MONZA, Italy — FIA race director Charlie Whiting has rubbished suggestions Mercedes broke the sporting regulations at the Italian Grand Prix by bringing their pit crew into the pit lane without making a pit stop.

The Mercedes pit crew assembled twice in the pit lane on lap 20 and lap 21 without completing a pit stop before Lewis Hamilton finally made his stop on lap 28 and Valtteri Bottas on lap 36.

Under Article 28.12 of the sporting regulations “Team personnel are only allowed in the pit lane immediately before they are required to work on a car and must withdraw as soon as the work is complete.”

Some social media reaction after the race suggested Mercedes may have been in breach of the regulation by bringing their pit crew into the pit lane without making a stop, but Mercedes team boss Toto Wolff said they were simply giving themselves the option of doing the opposite of race leader Kimi Raikkonen, who made his stop on lap 20.

“It wasn’t a phantom stop,” Wolff said. “You need to be prepared if you undercut or overcut. We didn’t know if Kimi was coming in so the message was to do the opposite. Doing the opposite means you need to have the pit crew prepared.”

Whiting said Article 28.12 exists in the sporting regulations to stop the pit lane becoming crowded and that he has no problem with teams changing their mind about a pit stop at the last minute.

“My feeling is that it is all part of the game,” he said. “We don’t like teams hanging around in the pit lane if they are not actually doing a pit stop, but if they come out as if there are going to do one … if they did it every lap I think we would have something to say.

“But they may well have been thinking about doing one and then changed their mind, so unless someone does something overtly incorrect I don’t think we will do anything about it.”

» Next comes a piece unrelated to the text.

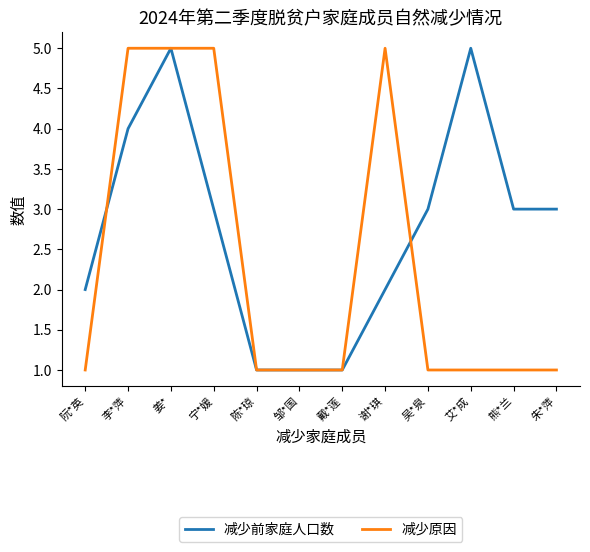

Reading left to right, transcribe all the data shown in this chart.

减少前家庭人口数: 阮*英=2	李*萍=4	姜*=5	宁*媛=3	陈*琼=1	邹*国=1	戴*莲=1	谢*琪=2	吴*泉=3	艾*成=5	熊*兰=3	朱*萍=3
减少原因: 阮*英=1	李*萍=5	姜*=5	宁*媛=5	陈*琼=1	邹*国=1	戴*莲=1	谢*琪=5	吴*泉=1	艾*成=1	熊*兰=1	朱*萍=1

When it was put to Whiting that Mercedes pit box was directly in front of Ferrari’s and the presence of the pit crew may have obstructed Raikkonen’s approach to his own pit box, the FIA race director added: “If they do then we will have a look at it. If it’s clear that that’s what they are doing, to make it more difficult for another car to come in and they had no intention of pitting, then we might well want to investigate it.”